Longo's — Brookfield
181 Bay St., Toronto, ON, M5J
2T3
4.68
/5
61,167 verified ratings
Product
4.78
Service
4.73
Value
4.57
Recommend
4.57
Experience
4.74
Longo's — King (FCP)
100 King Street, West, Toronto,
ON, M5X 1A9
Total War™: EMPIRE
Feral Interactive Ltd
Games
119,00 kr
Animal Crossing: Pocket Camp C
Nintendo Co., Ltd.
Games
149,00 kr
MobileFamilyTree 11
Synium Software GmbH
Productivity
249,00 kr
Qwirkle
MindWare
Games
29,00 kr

*Work instructions:* Retype each entry without altering a single word.

*Response to the task:*
Longo's — Brookfield
181 Bay St., Toronto, ON, M5J
2T3
4.68
/5
61,167 verified ratings
Product
4.78
Service
4.73
Value
4.57
Recommend
4.57
Experience
4.74
Longo's — King (FCP)
100 King Street, West, Toronto,
ON, M5X 1A9
Total War™: EMPIRE
Feral Interactive Ltd
Games
119,00 kr
Animal Crossing: Pocket Camp C
Nintendo Co., Ltd.
Games
149,00 kr
MobileFamilyTree 11
Synium Software GmbH
Productivity
249,00 kr
Qwirkle
MindWare
Games
29,00 kr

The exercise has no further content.